### Textauszug:
Bei mehreren gleichen Gebotspreisen sind zunächst die Projekte vorzuziehen, die insgesamt einen geringeren maximalen Zuschussbedarf haben, also deren maximaler Förderungsbetrag am geringsten ist. Hiervon dürften dann vor allem kleinere Produktionsanlagen erfasst sein. Genügt dies nicht zur Priorisierung, so sind die Projekte aus Mitgliedsstaaten vorzuziehen, die bisher weniger in den Genuss von Leistungen aus dem Innovationsfond gekommen sind. Deutschland hat im europäischen Vergleich schon relativ viele Projekte über den Innovationsfond finanziert, sodass deutsche Unternehmen von dieser Regel voraussichtlich eher nicht profitieren können. Zuletzt können die Gebote noch danach geordnet werden, welche Projekte am schnellsten mit der Wasserstoffproduktion beginnen können.

Was passiert nach dem Zuschlag?

Wurde ein Gebot nach dem beschriebenen Verfahren ausgewählt, erhält der Bieter ein Einladungsschreiben zur Vorbereitung der Förderungsvereinbarung. Spätestens zwei Monate nach Erhalt der Einladung muss der Bieter eine Fertigstellungsgarantie einer Bank oder Finanzinstitution vorlegen, die 4 % des maximalen Förderungsbetrags abdeckt. Diese Garantie dient als Absicherung für die CINEA, falls die Wasserstoffproduktion nicht rechtzeitig in Betrieb genommen wird (mehr dazu gleich).

Datensatzeinträge:
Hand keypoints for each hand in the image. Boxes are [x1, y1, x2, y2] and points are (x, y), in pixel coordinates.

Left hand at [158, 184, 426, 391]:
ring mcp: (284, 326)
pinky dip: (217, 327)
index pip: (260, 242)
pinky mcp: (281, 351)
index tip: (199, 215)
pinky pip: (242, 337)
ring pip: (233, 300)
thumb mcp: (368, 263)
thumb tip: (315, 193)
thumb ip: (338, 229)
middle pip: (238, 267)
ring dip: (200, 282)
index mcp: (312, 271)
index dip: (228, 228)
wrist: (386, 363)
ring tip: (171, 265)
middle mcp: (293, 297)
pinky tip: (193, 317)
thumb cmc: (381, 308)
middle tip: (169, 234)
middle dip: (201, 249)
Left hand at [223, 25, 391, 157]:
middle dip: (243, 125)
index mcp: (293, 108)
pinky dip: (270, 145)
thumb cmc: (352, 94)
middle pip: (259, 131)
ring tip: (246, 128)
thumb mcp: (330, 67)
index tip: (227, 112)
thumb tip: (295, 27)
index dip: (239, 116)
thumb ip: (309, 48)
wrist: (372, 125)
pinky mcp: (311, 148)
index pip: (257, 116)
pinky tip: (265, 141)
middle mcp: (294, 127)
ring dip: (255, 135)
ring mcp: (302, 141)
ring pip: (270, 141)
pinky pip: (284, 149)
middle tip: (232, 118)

### Zu bearbeitende Aufgaben:
1. Welchen Anteil des maximalen Förderungsbetrags muss die Fertigstellungsgarantie laut Textauszug abdecken?
2. Nennen Sie alle Kriterien, nach denen der Textauszug Gebote bei mehreren gleichen Gebotspreisen ordnet.

### Lösungen:
1. Sie muss 4 % des maximalen Förderungsbetrags abdecken.

2.
- Projekte mit einem geringeren maximalen Zuschussbedarf, also dem geringsten maximalen Förderungsbetrag
- Projekte aus Mitgliedsstaaten, die bisher weniger Leistungen aus dem Innovationsfonds erhalten haben
- Projekte, die am schnellsten mit der Wasserstoffproduktion beginnen können